Excerpt -
● ● ● ●
Published: October 6, 2003
WASHINGTON, Oct. 5 — The White House has ordered a major
reorganization of American efforts to quell violence in Iraq and
Afghanistan and to speed the reconstruction of both countries, according
to senior administration officials.
The new effort includes the creation of an "Iraq Stabilization
Group," which will be run by the national security adviser, Condoleezza
Rice. The decision to create the new group, five months after Mr. Bush
declared the end of active combat in Iraq, appears part of an effort to
assert more direct White House control over how Washington coordinates
its efforts to fight terrorism, develop political structures and
encourage economic development in the two countries.
It comes at a time when surveys show Americans are less confident of
Mr. Bush's foreign policy skills than at any time since the terrorist
attacks two years ago. At the same time, Congress is using President
Bush's request for $87 billion to question the administration's failure
to anticipate the violence in Iraq and the obstacles to reconstruction.
"This puts accountability right into the White House," a senior
administration official said.
The reorganization was described in a confidential memorandum that
Ms. Rice sent Thursday to Secretary of State Colin L. Powell, Secretary
of Defense Donald H. Rumsfeld, and the director of central intelligence,
George J. Tenet.
Asked about the memorandum on Sunday, Ms. Rice called it "a
recognition by everyone that we are in a different phase now" that
Congress is considering Mr. Bush's request for $20 billion for
reconstruction and $67 billion for military operations in Iraq and
Afghanistan. She said it was devised by herself, Vice President Dick
Cheney, Mr. Powell and Mr. Rumsfeld in response to discussions she held
with Mr. Bush at his ranch in late August.
The creation of the group, according to several administration
officials, grew out of Mr. Bush's frustration at the setbacks in Iraq
and the absence of more visible progress in Afghanistan, at a moment
when remnants of the Taliban appear to be newly active. It is the
closest the White House has come to an admission that its plans for
reconstruction in those countries have proved insufficient, and that it
was unprepared for the guerrilla-style attacks that have become more
frequent in Iraq. There have been more American deaths in Iraq since the
end of active combat than during the six weeks it took to take control
of the country.
● ● ● ●
Exercise requirements -
(a) Reproduce the passage of the Iraq reorganization article between "Asked about the" and "in late August.", inclusive.
(b) Render the records from their start through the line holding "Negenentachtig jaar en nog niet met pensioen!", inclusive, as a JSON list of strings with one string per line and no blank lines. Leave the pictures out of the answer.

Supplied entries -
● ● ● ●
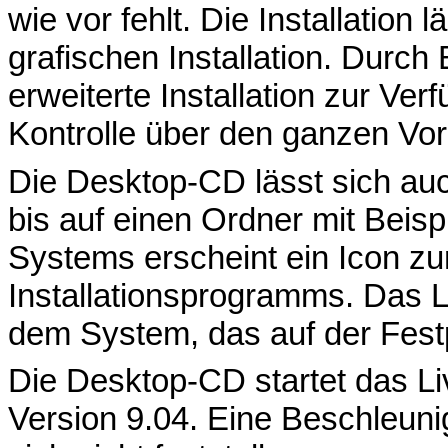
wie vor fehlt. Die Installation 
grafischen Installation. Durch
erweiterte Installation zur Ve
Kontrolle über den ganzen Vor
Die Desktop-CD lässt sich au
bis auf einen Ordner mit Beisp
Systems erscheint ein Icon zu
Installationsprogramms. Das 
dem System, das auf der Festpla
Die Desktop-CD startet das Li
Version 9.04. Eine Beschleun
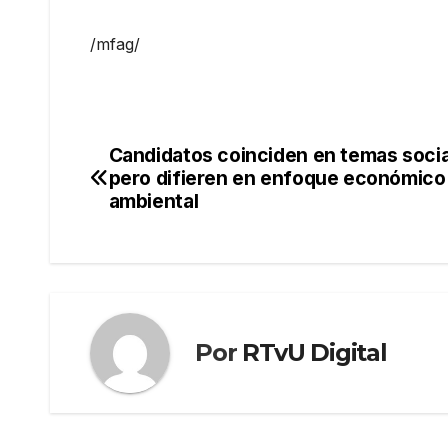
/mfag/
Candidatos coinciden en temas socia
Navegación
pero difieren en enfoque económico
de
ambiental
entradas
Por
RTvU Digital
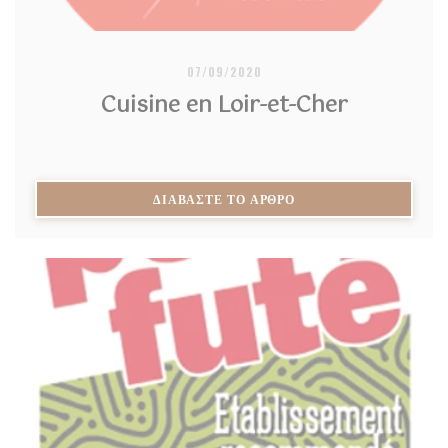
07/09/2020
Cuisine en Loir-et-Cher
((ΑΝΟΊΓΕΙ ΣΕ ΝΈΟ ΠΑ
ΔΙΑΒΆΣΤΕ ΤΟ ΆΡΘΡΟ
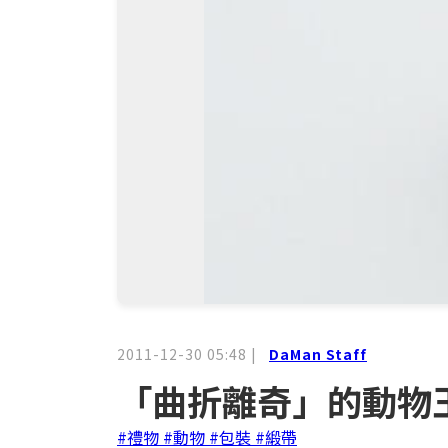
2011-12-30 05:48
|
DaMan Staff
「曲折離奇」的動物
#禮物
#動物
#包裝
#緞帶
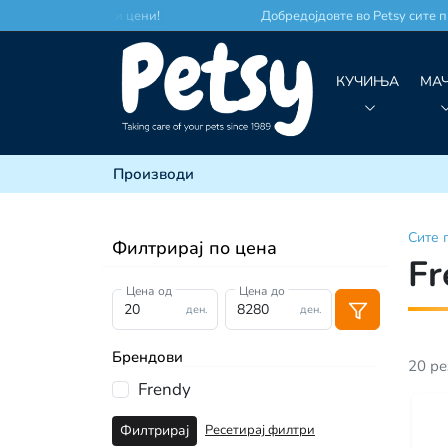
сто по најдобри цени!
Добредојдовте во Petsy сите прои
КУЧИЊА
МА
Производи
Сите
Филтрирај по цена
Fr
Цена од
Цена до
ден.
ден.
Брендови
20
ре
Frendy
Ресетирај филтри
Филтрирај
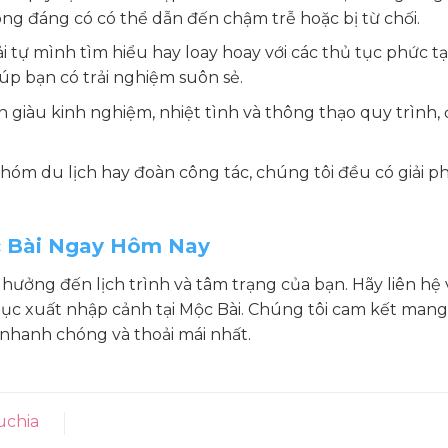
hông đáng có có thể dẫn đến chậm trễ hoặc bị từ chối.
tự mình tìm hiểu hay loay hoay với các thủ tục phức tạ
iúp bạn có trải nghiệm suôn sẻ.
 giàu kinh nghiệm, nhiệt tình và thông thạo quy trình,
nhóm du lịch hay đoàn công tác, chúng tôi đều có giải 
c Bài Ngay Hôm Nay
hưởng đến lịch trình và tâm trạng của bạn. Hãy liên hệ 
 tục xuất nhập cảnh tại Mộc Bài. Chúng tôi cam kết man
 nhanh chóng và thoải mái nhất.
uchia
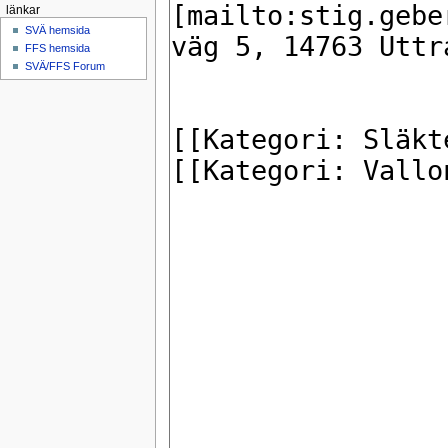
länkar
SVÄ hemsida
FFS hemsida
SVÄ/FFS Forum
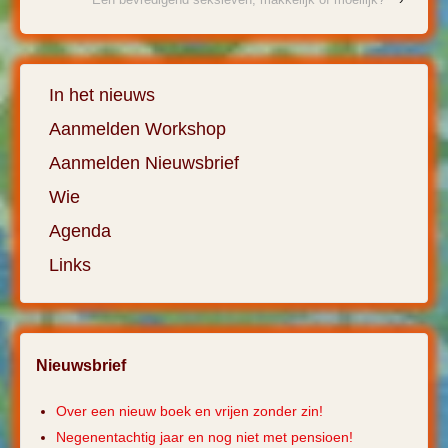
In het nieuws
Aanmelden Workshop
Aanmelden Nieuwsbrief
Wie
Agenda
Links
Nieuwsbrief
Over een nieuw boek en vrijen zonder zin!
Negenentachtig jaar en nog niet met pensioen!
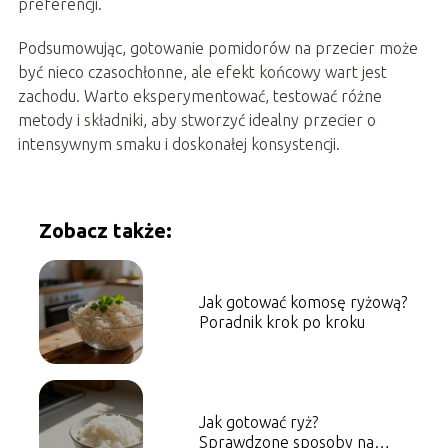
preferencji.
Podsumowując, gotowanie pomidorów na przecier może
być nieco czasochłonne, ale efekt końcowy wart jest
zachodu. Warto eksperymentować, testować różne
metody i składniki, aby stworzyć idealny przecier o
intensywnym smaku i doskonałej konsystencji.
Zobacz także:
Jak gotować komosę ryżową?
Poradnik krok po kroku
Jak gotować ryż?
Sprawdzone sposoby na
● ● ● ●
List of answers -
(a)
Asked about the memorandum on Sunday, Ms. Rice called it "a
recognition by everyone that we are in a different phase now" that
Congress is considering Mr. Bush's request for $20 billion for
reconstruction and $67 billion for military operations in Iraq and
Afghanistan. She said it was devised by herself, Vice President Dick
Cheney, Mr. Powell and Mr. Rumsfeld in response to discussions she held
with Mr. Bush at his ranch in late August.

(b)
[
  "wie vor fehlt. Die Installation ",
  "grafischen Installation. Durch",
  "erweiterte Installation zur Ve",
  "Kontrolle über den ganzen Vor",
  "Die Desktop-CD lässt sich au",
  "bis auf einen Ordner mit Beisp",
  "Systems erscheint ein Icon zu",
  "Installationsprogramms. Das ",
  "dem System, das auf der Festpla",
  "Die Desktop-CD startet das Li",
  "Version 9.04. Eine Beschleun",
  "/mfag/",
  "Candidatos coinciden en temas socia",
  "Navegación",
  "pero difieren en enfoque económico",
  "de",
  "ambiental",
  "entradas",
  "Por",
  "RTvU Digital",
  "07/09/2020",
  "Cuisine en Loir-et-Cher",
  "((ΑΝΟΊΓΕΙ ΣΕ ΝΈΟ ΠΑ",
  "ΔΙΑΒΆΣΤΕ ΤΟ ΆΡΘΡΟ",
  "2011-12-30 05:48",
  "|",
  "DaMan Staff",
  "「曲折離奇」的動物",
  "#禮物",
  "#動物",
  "#包裝",
  "#緞帶",
  "сто по најдобри цени!",
  "Добредојдовте во Petsy сите прои",
  "КУЧИЊА",
  "МА",
  "Производи",
  "Сите",
  "Филтрирај по цена",
  "Fr",
  "Цена од",
  "Цена до",
  "ден.",
  "ден.",
  "Брендови",
  "20",
  "ре",
  "Frendy",
  "Ресетирај филтри",
  "Филтрирај",
  "hông đáng có có thể dẫn đến chậm trễ hoặc bị từ chối.",
  "tự mình tìm hiểu hay loay hoay với các thủ tục phức tạ",
  "iúp bạn có trải nghiệm suôn sẻ.",
  " giàu kinh nghiệm, nhiệt tình và thông thạo quy trình,",
  "nhóm du lịch hay đoàn công tác, chúng tôi đều có giải ",
  "c Bài Ngay Hôm Nay",
  "hưởng đến lịch trình và tâm trạng của bạn. Hãy liên hệ ",
  " tục xuất nhập cảnh tại Mộc Bài. Chúng tôi cam kết man",
  " nhanh chóng và thoải mái nhất.",
  "uchia",
  "länkar",
  "SVÄ hemsida",
  "FFS hemsida",
  "SVÄ/FFS Forum",
  "In het nieuws",
  "Aanmelden Workshop",
  "Aanmelden Nieuwsbrief",
  "Wie",
  "Agenda",
  "Links",
  "Nieuwsbrief",
  "Over een nieuw boek en vrijen zonder zin!",
  "Negenentachtig jaar en nog niet met pensioen!"
]